■ What you should do:
Set down each record below exactly as it stands. Pictures are not part of the copy.

[Stored data]

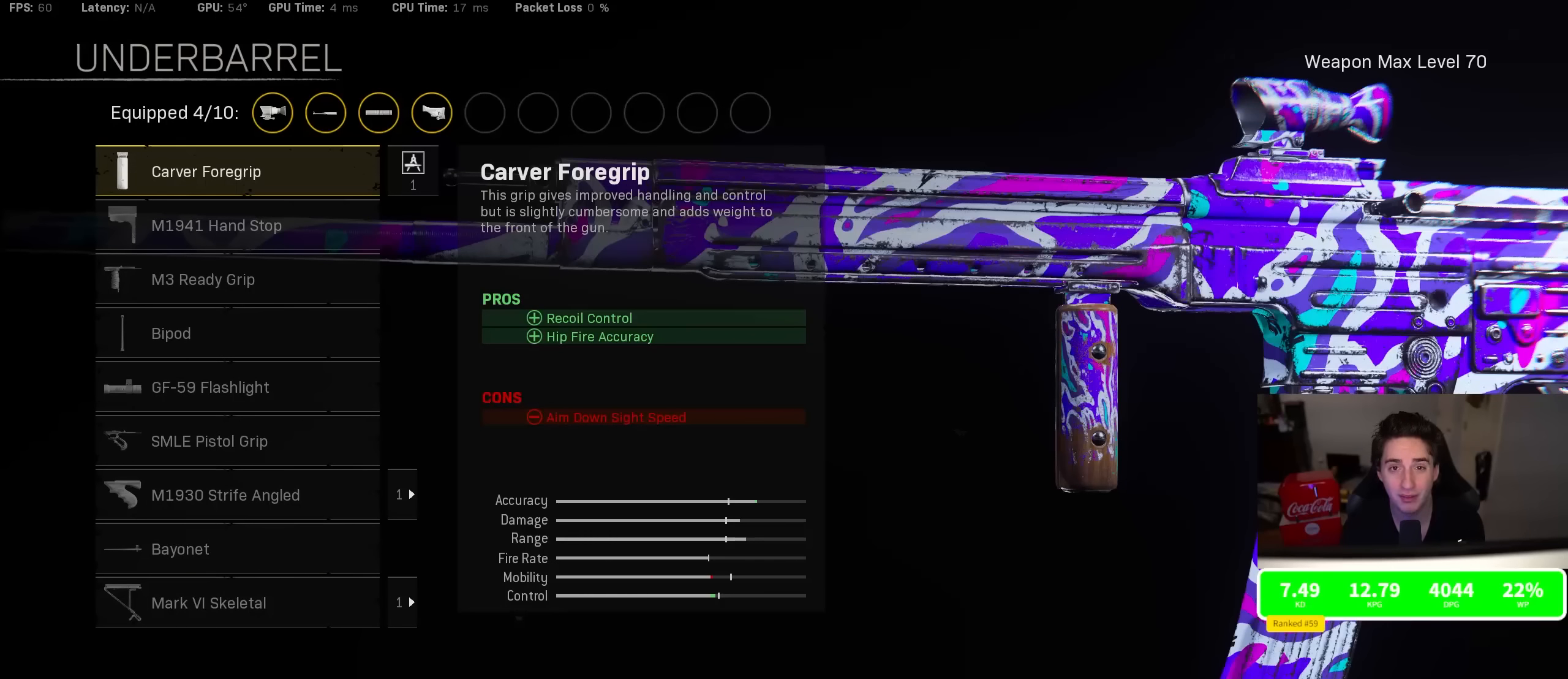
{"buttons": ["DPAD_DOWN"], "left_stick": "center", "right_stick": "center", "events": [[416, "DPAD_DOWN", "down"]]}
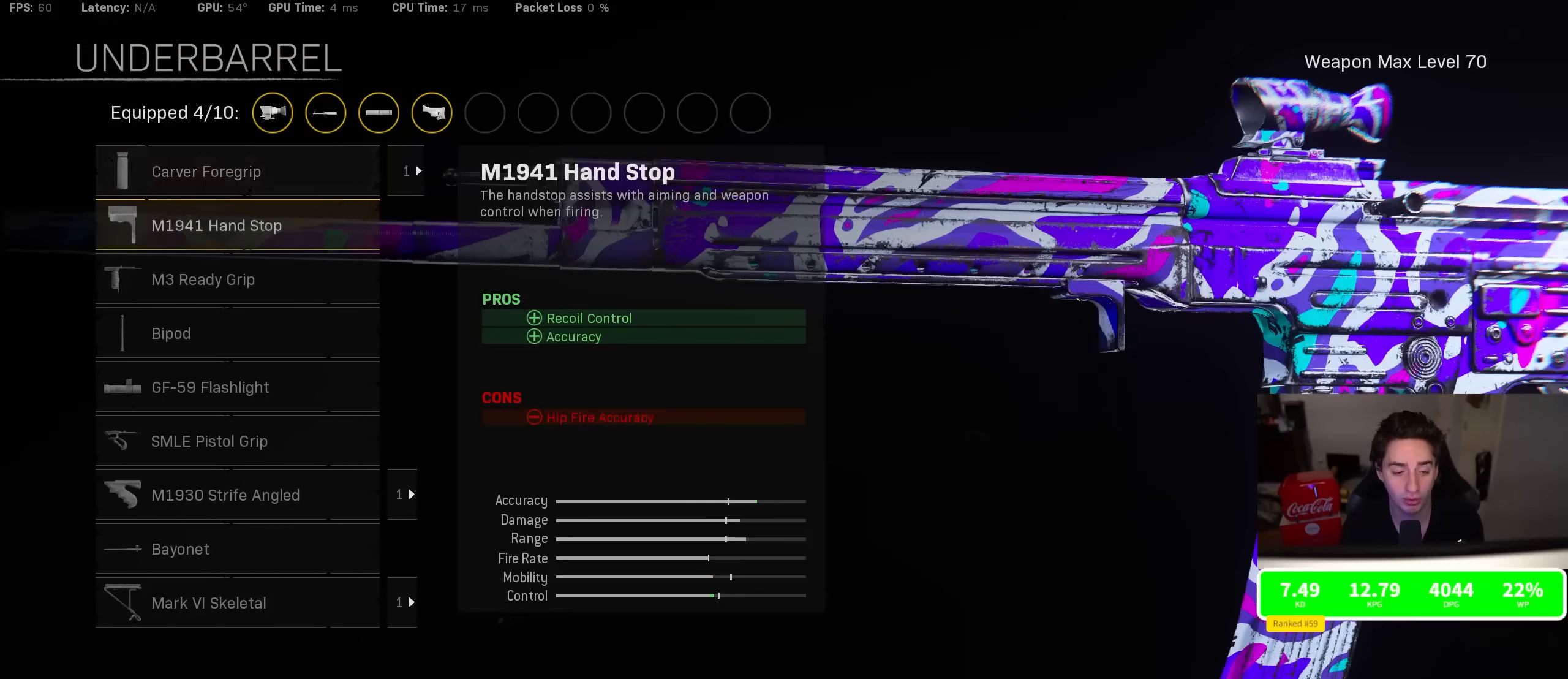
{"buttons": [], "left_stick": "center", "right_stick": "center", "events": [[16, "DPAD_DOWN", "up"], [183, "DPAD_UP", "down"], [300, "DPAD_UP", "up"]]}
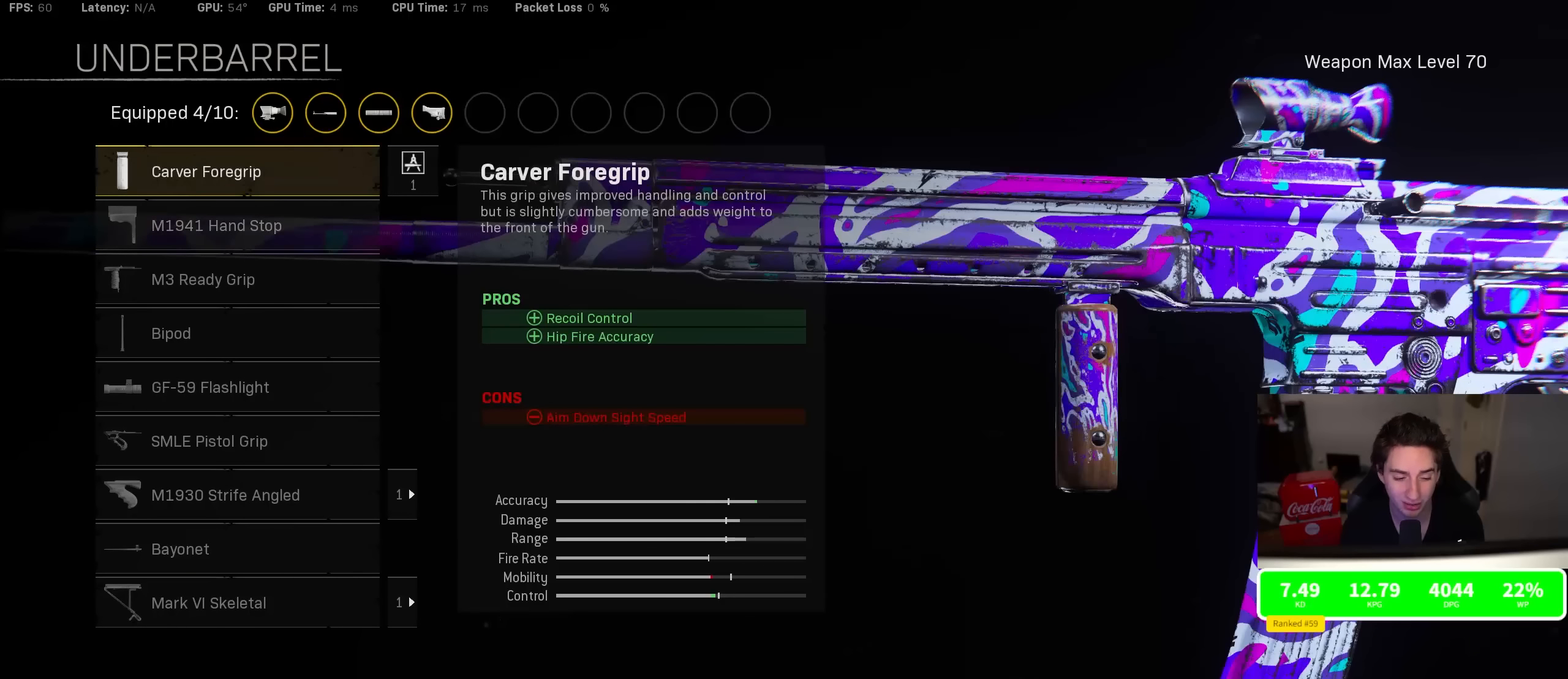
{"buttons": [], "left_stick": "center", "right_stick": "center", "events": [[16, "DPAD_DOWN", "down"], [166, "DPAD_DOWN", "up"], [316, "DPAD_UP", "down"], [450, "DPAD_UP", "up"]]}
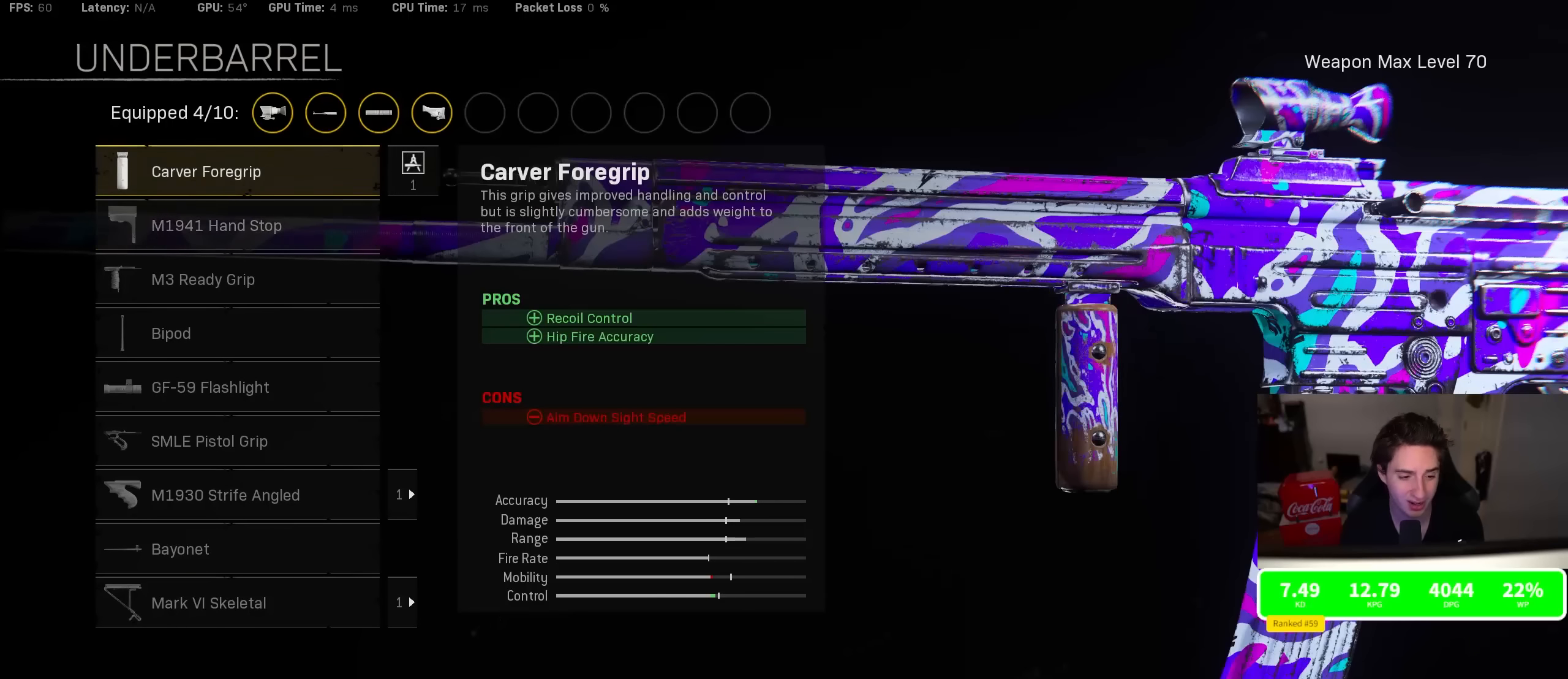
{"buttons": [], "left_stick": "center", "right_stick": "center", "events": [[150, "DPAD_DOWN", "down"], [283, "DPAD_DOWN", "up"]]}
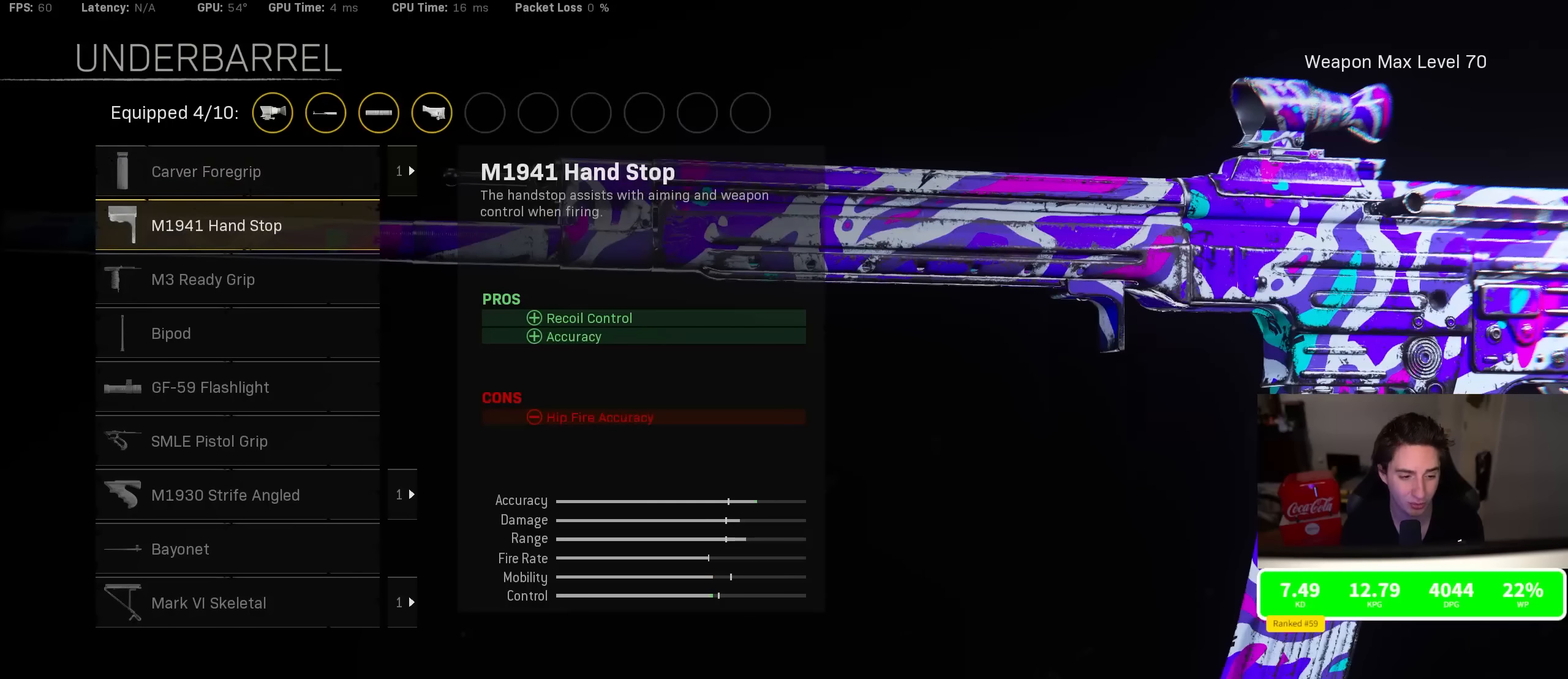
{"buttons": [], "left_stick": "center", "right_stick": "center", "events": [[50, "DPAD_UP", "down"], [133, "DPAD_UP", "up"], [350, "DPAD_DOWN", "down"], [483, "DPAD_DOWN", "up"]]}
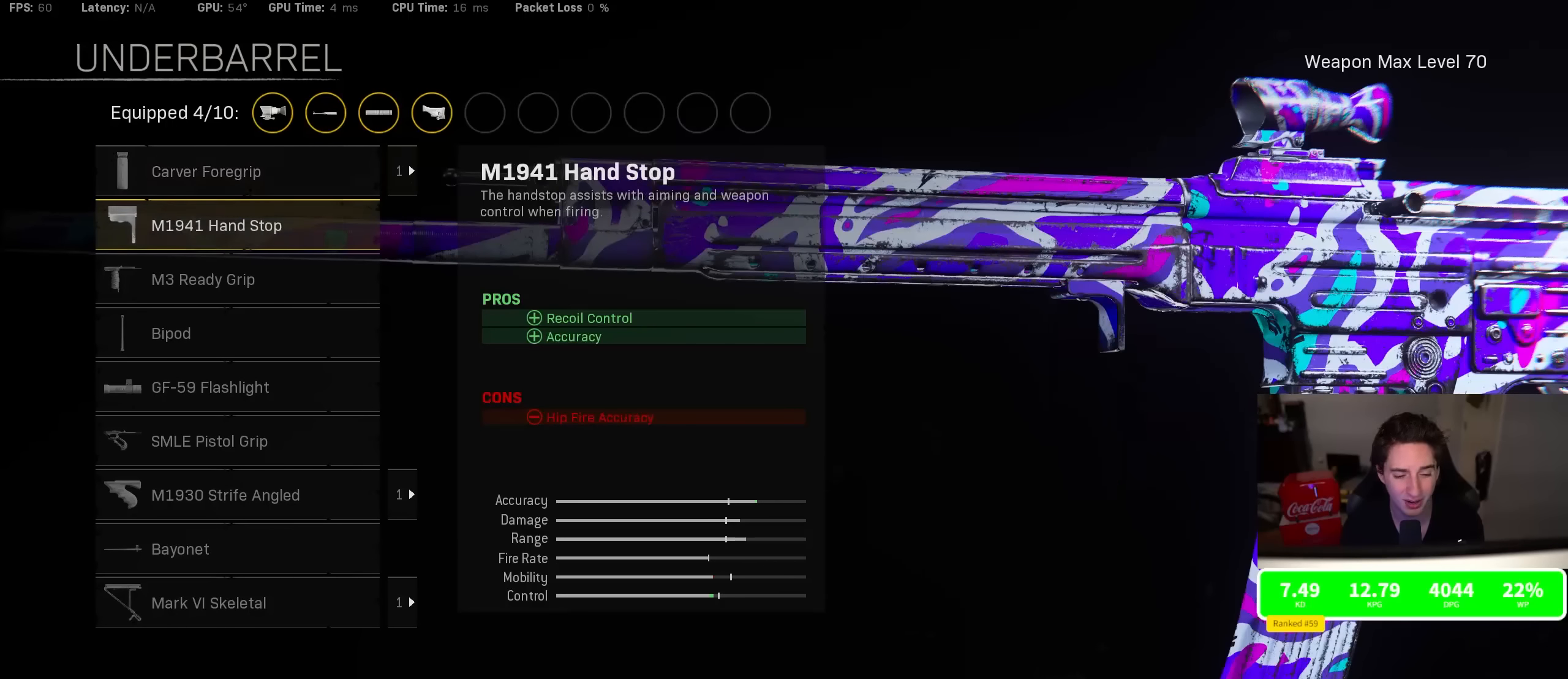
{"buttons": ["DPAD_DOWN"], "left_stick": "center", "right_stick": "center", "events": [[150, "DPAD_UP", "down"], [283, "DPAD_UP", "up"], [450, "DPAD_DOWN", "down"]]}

■ Exercise output:
{"buttons": ["DPAD_DOWN"], "left_stick": "center", "right_stick": "center", "events": [[416, "DPAD_DOWN", "down"]]}
{"buttons": [], "left_stick": "center", "right_stick": "center", "events": [[16, "DPAD_DOWN", "up"], [183, "DPAD_UP", "down"], [300, "DPAD_UP", "up"]]}
{"buttons": [], "left_stick": "center", "right_stick": "center", "events": [[16, "DPAD_DOWN", "down"], [166, "DPAD_DOWN", "up"], [316, "DPAD_UP", "down"], [450, "DPAD_UP", "up"]]}
{"buttons": [], "left_stick": "center", "right_stick": "center", "events": [[150, "DPAD_DOWN", "down"], [283, "DPAD_DOWN", "up"]]}
{"buttons": [], "left_stick": "center", "right_stick": "center", "events": [[50, "DPAD_UP", "down"], [133, "DPAD_UP", "up"], [350, "DPAD_DOWN", "down"], [483, "DPAD_DOWN", "up"]]}
{"buttons": ["DPAD_DOWN"], "left_stick": "center", "right_stick": "center", "events": [[150, "DPAD_UP", "down"], [283, "DPAD_UP", "up"], [450, "DPAD_DOWN", "down"]]}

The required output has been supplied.